==== DATASET ENTRIES ====
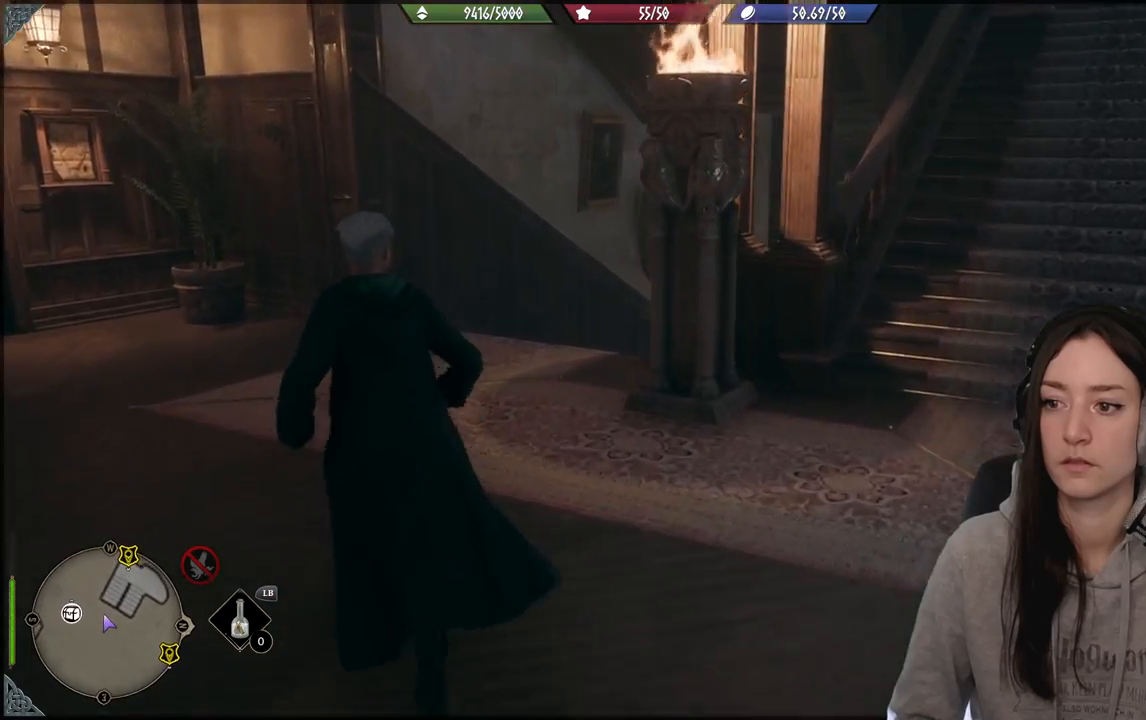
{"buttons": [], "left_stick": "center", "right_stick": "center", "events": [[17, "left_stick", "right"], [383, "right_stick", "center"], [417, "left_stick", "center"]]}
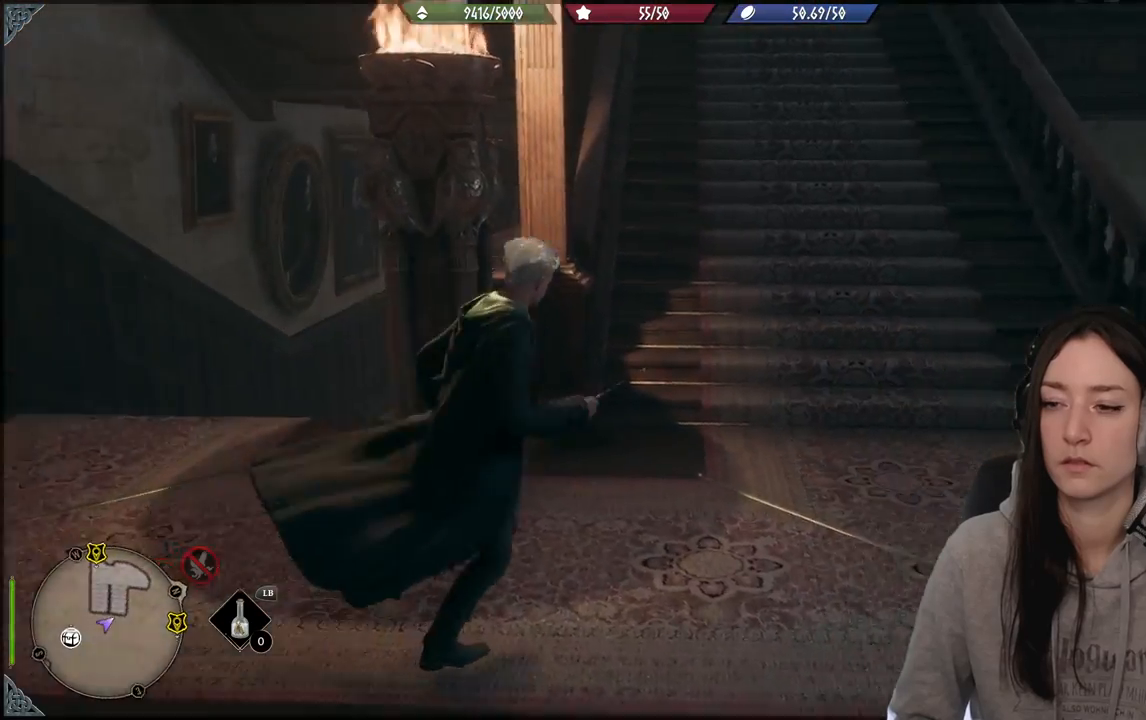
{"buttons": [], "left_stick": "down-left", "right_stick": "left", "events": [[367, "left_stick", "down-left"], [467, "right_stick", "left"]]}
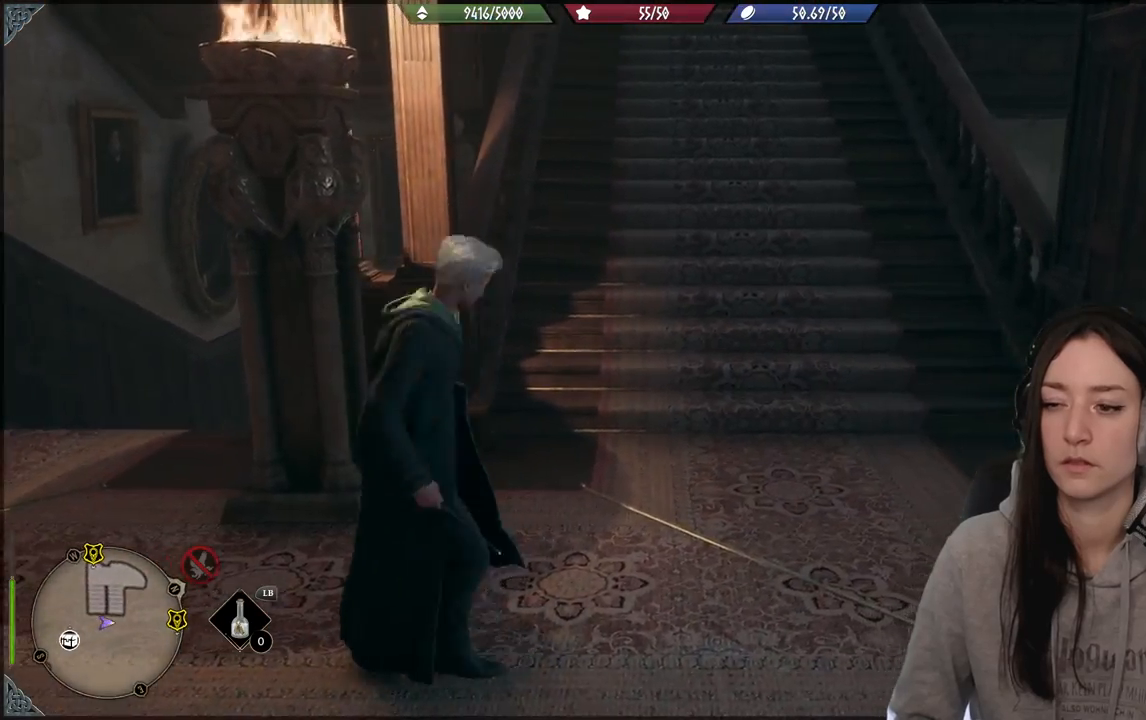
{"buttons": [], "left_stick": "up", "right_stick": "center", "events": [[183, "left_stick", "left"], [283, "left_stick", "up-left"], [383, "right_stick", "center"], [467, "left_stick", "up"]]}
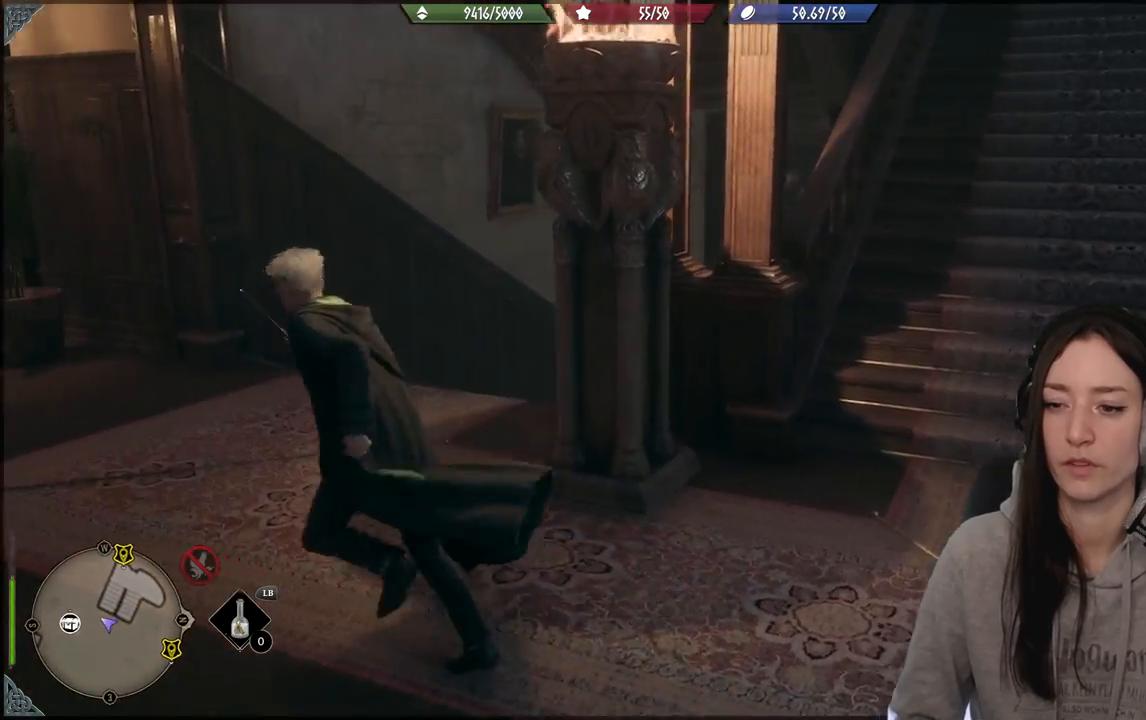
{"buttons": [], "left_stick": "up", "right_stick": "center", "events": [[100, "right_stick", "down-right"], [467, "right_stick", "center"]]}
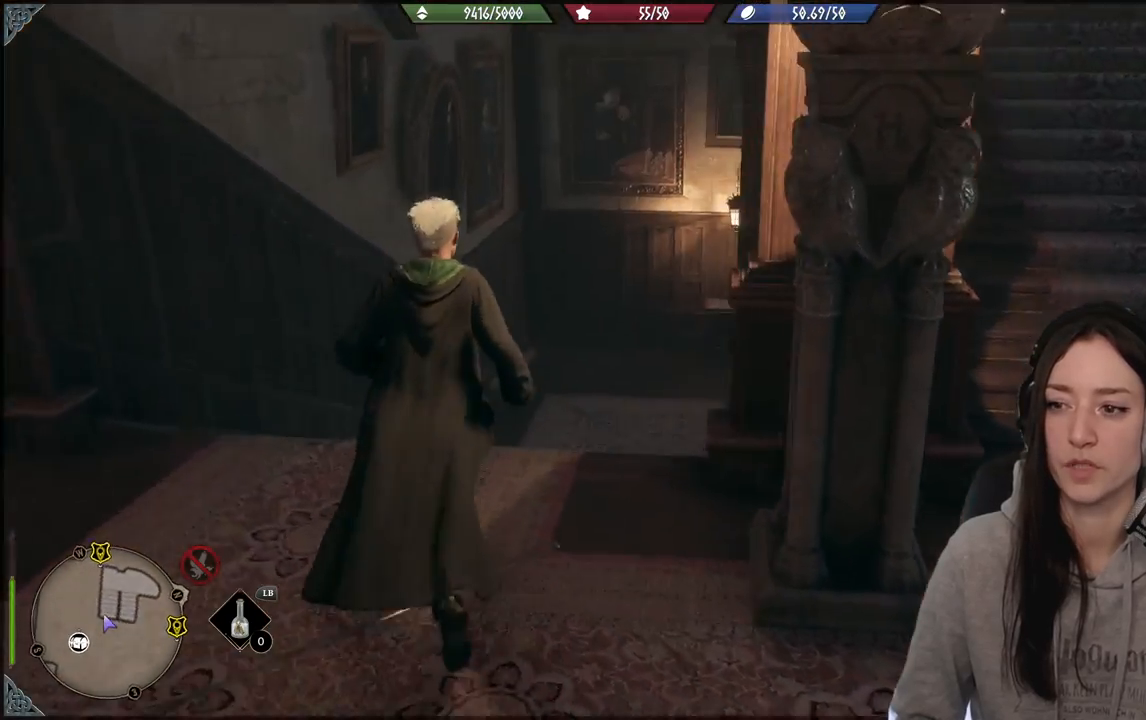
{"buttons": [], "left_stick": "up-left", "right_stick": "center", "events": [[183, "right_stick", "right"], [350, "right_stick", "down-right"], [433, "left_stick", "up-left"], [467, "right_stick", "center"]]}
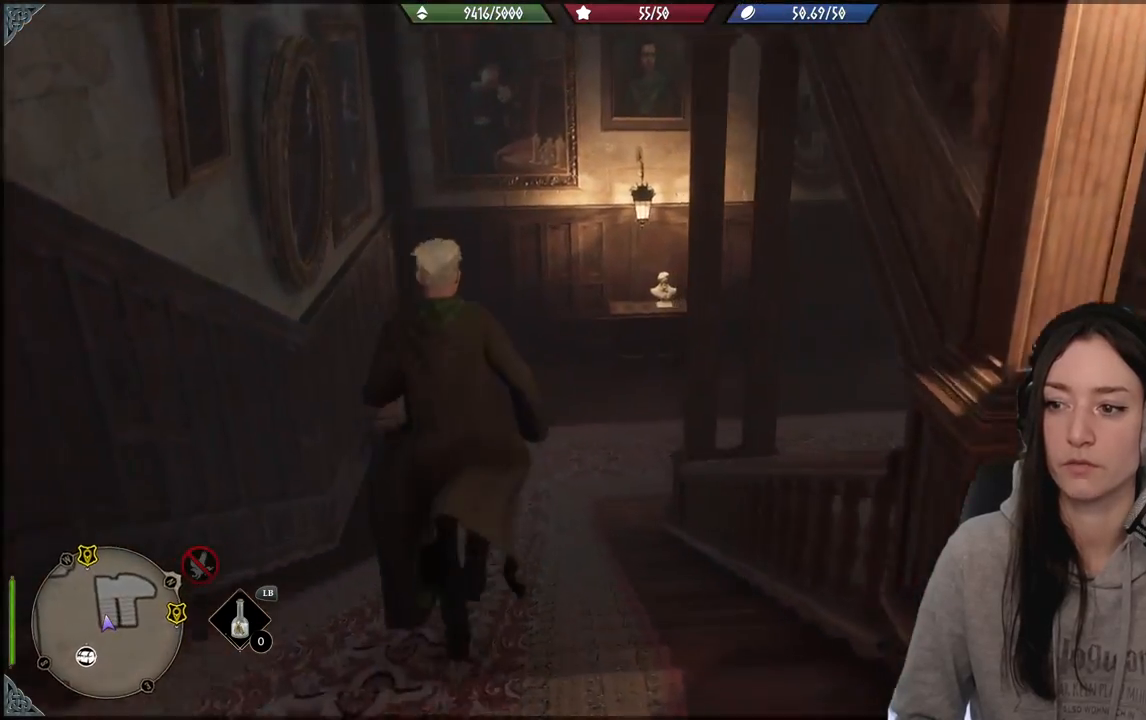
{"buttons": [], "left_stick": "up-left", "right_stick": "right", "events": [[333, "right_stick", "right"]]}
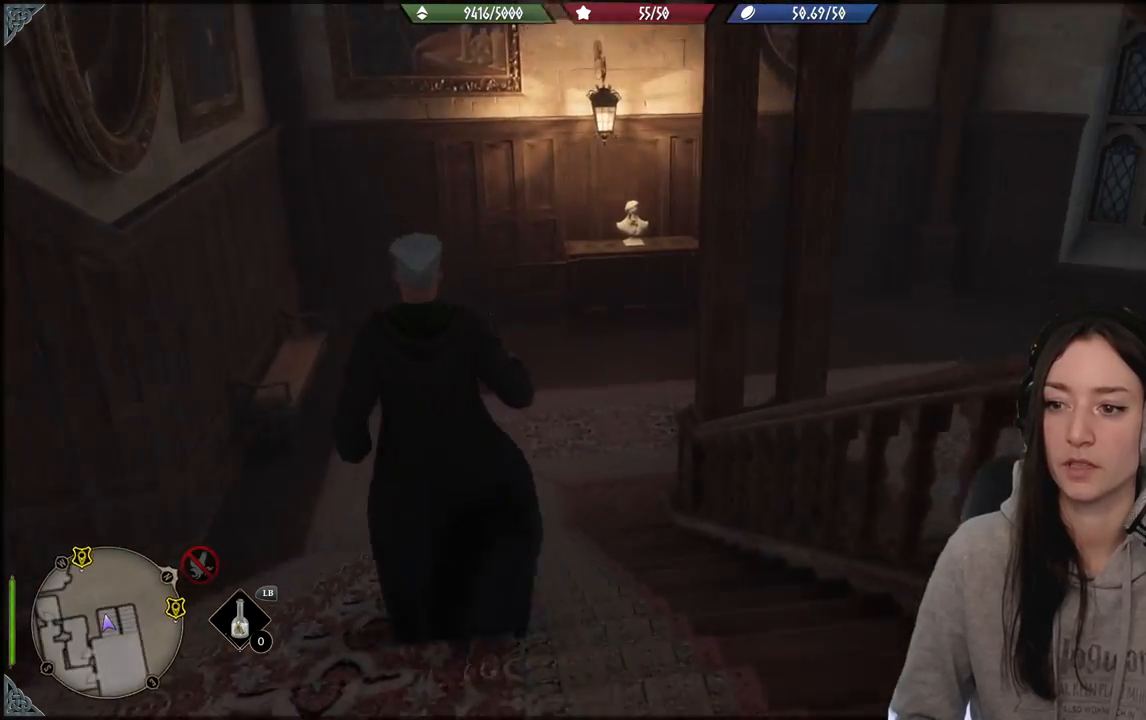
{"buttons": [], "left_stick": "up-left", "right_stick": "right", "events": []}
====
:: AIM OF THE EXERCISE ::
No picture belongs in the copy; return the rest of the listing exactly.

:: SOLUTION TO THIS PROBLEM ::
{"buttons": [], "left_stick": "center", "right_stick": "center", "events": [[17, "left_stick", "right"], [383, "right_stick", "center"], [417, "left_stick", "center"]]}
{"buttons": [], "left_stick": "down-left", "right_stick": "left", "events": [[367, "left_stick", "down-left"], [467, "right_stick", "left"]]}
{"buttons": [], "left_stick": "up", "right_stick": "center", "events": [[183, "left_stick", "left"], [283, "left_stick", "up-left"], [383, "right_stick", "center"], [467, "left_stick", "up"]]}
{"buttons": [], "left_stick": "up", "right_stick": "center", "events": [[100, "right_stick", "down-right"], [467, "right_stick", "center"]]}
{"buttons": [], "left_stick": "up-left", "right_stick": "center", "events": [[183, "right_stick", "right"], [350, "right_stick", "down-right"], [433, "left_stick", "up-left"], [467, "right_stick", "center"]]}
{"buttons": [], "left_stick": "up-left", "right_stick": "right", "events": [[333, "right_stick", "right"]]}
{"buttons": [], "left_stick": "up-left", "right_stick": "right", "events": []}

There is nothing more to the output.